National Implementation and Variation
Each EU member state has transposed the Racial Equality Directive into national law, but implementation varies:
France: Article L1132-1 of the Code du travail prohibits discrimination based on appearance, among other grounds — providing a potential basis for hair discrimination claims. The Serva bill would add explicit hair-based protection.
Germany: The AGG prohibits racial discrimination but does not mention hair. No authoritative judicial interpretation exists.
Netherlands: The Equal Treatment Act prohibits racial discrimination, and the Netherlands Institute for Human Rights has addressed appearance-related complaints, though not specifically hair.
Belgium: Anti-discrimination law covers race and physical characteristics in some contexts, but hair has not been specifically addressed.
Italy, Spain, Portugal, and other member states: National anti-discrimination laws transpose the Directive without mentioning hair. No significant case law exists.
This variation means that the level of protection an individual receives depends on which member state they are in — precisely the inconsistency that EU-level harmonisation is supposed to prevent.
The European Commission’s 2025 Work Programme
The European Commission’s 2025 Work Programme includes initiatives on equality and non-discrimination, but no specific proposal to address hair discrimination has been announced. The CERV (Citizens, Equality, Rights and Values) programme funds projects addressing racial discrimination and could support hair discrimination research and advocacy.
CROWN’s research programme is designed to produce the kind of evidence that EU institutions need to evaluate whether legislative action is warranted.

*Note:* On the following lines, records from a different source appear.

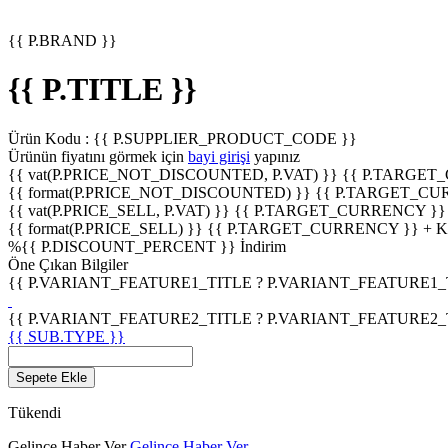
{{ P.BRAND }}
{{ P.TITLE }}
Ürün Kodu :
{{ P.SUPPLIER_PRODUCT_CODE }}
Ürünün fiyatını görmek için
bayi girişi
yapınız
{{ vat(P.PRICE_NOT_DISCOUNTED, P.VAT) }}
{{ P.TARGET
{{ format(P.PRICE_NOT_DISCOUNTED) }}
{{ P.TARGET_CU
{{ vat(P.PRICE_SELL, P.VAT) }}
{{ P.TARGET_CURRENCY }}
{{ format(P.PRICE_SELL) }}
{{ P.TARGET_CURRENCY }} + 
%
{{ P.DISCOUNT_PERCENT }}
İndirim
Öne Çıkan Bilgiler
{{ P.VARIANT_FEATURE1_TITLE ? P.VARIANT_FEATURE1_TITL
{{ P.VARIANT_FEATURE2_TITLE ? P.VARIANT_FEATURE2_TITL
{{ SUB.TYPE }}
Sepete Ekle
Tükendi
Gelince Haber Ver
Gelince Haber Ver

Population-scale data from the CDI, collected across multiple member states, would provide the empirical basis for informed policy deliberation at the EU level.
What Resolution Requires
Resolving the ambiguity around hair discrimination in EU law could take several forms:
CJEU interpretation. A hair discrimination case reaching the CJEU could produce an authoritative interpretation of whether the Racial Equality Directive covers hair. This would provide clarity across all member states but depends on a case making its way through national courts.
Legislative amendment. Amending the Racial Equality Directive to explicitly include hair texture and protective hairstyles among the covered characteristics would provide definitive protection. However, amending EU directives requires complex legislative procedures.
New directive. A dedicated directive addressing appearance-based discrimination — modelled on the Serva bill’s universal approach — would provide the most comprehensive protection. This would require significant political will.
Soft law. Commission recommendations or Council conclusions urging member states to address hair discrimination could influence national practice without requiring formal legislative change.
National legislation. Individual member states can adopt dedicated hair discrimination legislation (as France is pursuing) without waiting for EU action. This state-by-state approach mirrors the CROWN Act strategy in the United States.
CROWN’s Contribution
CROWN contributes to resolving this ambiguity not through advocacy for specific legislative outcomes but through the production of evidence. The CDI generates the data on prevalence. The CROWN Hair Commons provides the dataset. The legislative tracker monitors developments. And our policy analysis provides the technical assessment that policymakers need.
The EU anti-discrimination framework was built to prevent individuals from being treated unfavourably because of who they are. Hair texture is an expression of who people are — genetically, culturally, and personally. Whether the existing framework covers it is a question that the evidence CROWN produces will help answer.